**ASSIGNED TASK:** Identify all lines of the data containing the string "response" and copy them.

SOURCE MATERIAL START

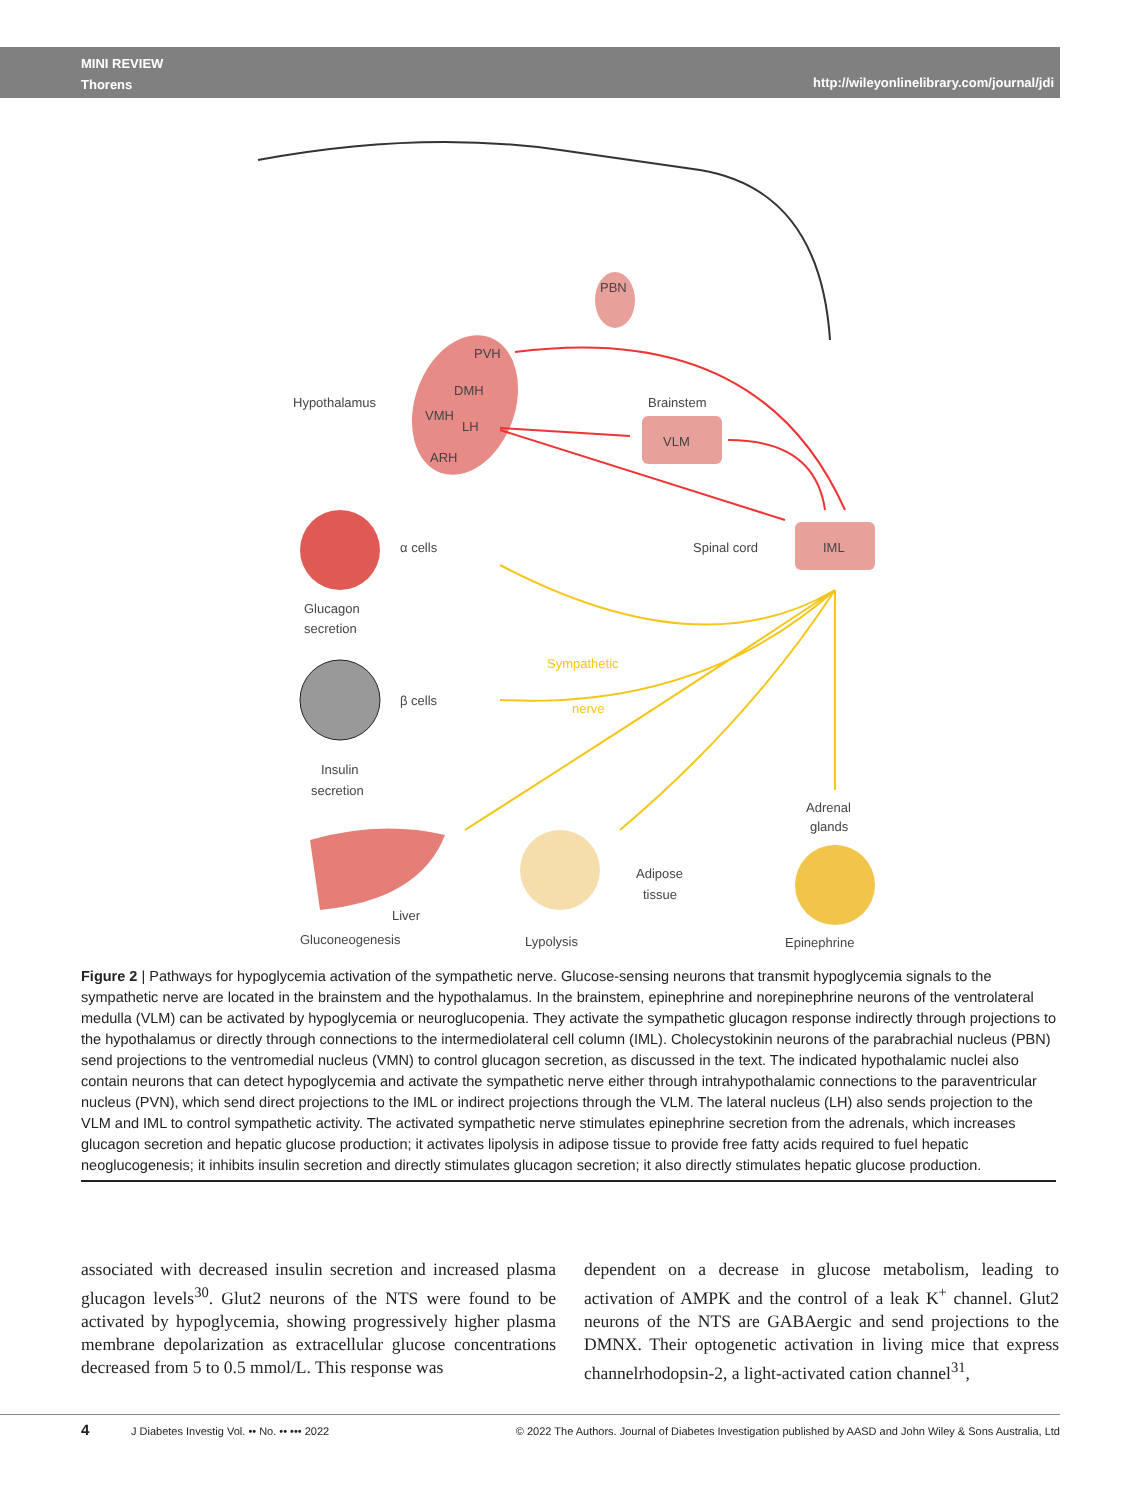MINI REVIEW
Thorens
http://wileyonlinelibrary.com/journal/jdi
Hypothalamus
PVH
DMH
VMH
LH
ARH
PBN
Brainstem
VLM
Spinal cord
IML
α cells
Glucagon
secretion
Sympathetic
nerve
β cells
Insulin
secretion
Adrenal
glands
Adipose
tissue
Liver
Gluconeogenesis
Lypolysis
Epinephrine
Figure 2 | Pathways for hypoglycemia activation of the sympathetic nerve. Glucose-sensing neurons that transmit hypoglycemia signals to the sympathetic nerve are located in the brainstem and the hypothalamus. In the brainstem, epinephrine and norepinephrine neurons of the ventrolateral medulla (VLM) can be activated by hypoglycemia or neuroglucopenia. They activate the sympathetic glucagon response indirectly through projections to the hypothalamus or directly through connections to the intermediolateral cell column (IML). Cholecystokinin neurons of the parabrachial nucleus (PBN) send projections to the ventromedial nucleus (VMN) to control glucagon secretion, as discussed in the text. The indicated hypothalamic nuclei also contain neurons that can detect hypoglycemia and activate the sympathetic nerve either through intrahypothalamic connections to the paraventricular nucleus (PVN), which send direct projections to the IML or indirect projections through the VLM. The lateral nucleus (LH) also sends projection to the VLM and IML to control sympathetic activity. The activated sympathetic nerve stimulates epinephrine secretion from the adrenals, which increases glucagon secretion and hepatic glucose production; it activates lipolysis in adipose tissue to provide free fatty acids required to fuel hepatic neoglucogenesis; it inhibits insulin secretion and directly stimulates glucagon secretion; it also directly stimulates hepatic glucose production.
associated with decreased insulin secretion and increased plasma glucagon levels<sup>30</sup>. Glut2 neurons of the NTS were found to be activated by hypoglycemia, showing progressively higher plasma membrane depolarization as extracellular glucose concentrations decreased from 5 to 0.5 mmol/L. This response was
dependent on a decrease in glucose metabolism, leading to activation of AMPK and the control of a leak K<sup>+</sup> channel. Glut2 neurons of the NTS are GABAergic and send projections to the DMNX. Their optogenetic activation in living mice that express channelrhodopsin-2, a light-activated cation channel<sup>31</sup>,
4 J Diabetes Investig Vol. •• No. •• ••• 2022 © 2022 The Authors. Journal of Diabetes Investigation published by AASD and John Wiley & Sons Australia, Ltd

SOURCE MATERIAL END

**ANSWER TO THIS PROBLEM:**
Figure 2 | Pathways for hypoglycemia activation of the sympathetic nerve. Glucose-sensing neurons that transmit hypoglycemia signals to the sympathetic nerve are located in the brainstem and the hypothalamus. In the brainstem, epinephrine and norepinephrine neurons of the ventrolateral medulla (VLM) can be activated by hypoglycemia or neuroglucopenia. They activate the sympathetic glucagon response indirectly through projections to the hypothalamus or directly through connections to the intermediolateral cell column (IML). Cholecystokinin neurons of the parabrachial nucleus (PBN) send projections to the ventromedial nucleus (VMN) to control glucagon secretion, as discussed in the text. The indicated hypothalamic nuclei also contain neurons that can detect hypoglycemia and activate the sympathetic nerve either through intrahypothalamic connections to the paraventricular nucleus (PVN), which send direct projections to the IML or indirect projections through the VLM. The lateral nucleus (LH) also sends projection to the VLM and IML to control sympathetic activity. The activated sympathetic nerve stimulates epinephrine secretion from the adrenals, which increases glucagon secretion and hepatic glucose production; it activates lipolysis in adipose tissue to provide free fatty acids required to fuel hepatic neoglucogenesis; it inhibits insulin secretion and directly stimulates glucagon secretion; it also directly stimulates hepatic glucose production.
associated with decreased insulin secretion and increased plasma glucagon levels<sup>30</sup>. Glut2 neurons of the NTS were found to be activated by hypoglycemia, showing progressively higher plasma membrane depolarization as extracellular glucose concentrations decreased from 5 to 0.5 mmol/L. This response was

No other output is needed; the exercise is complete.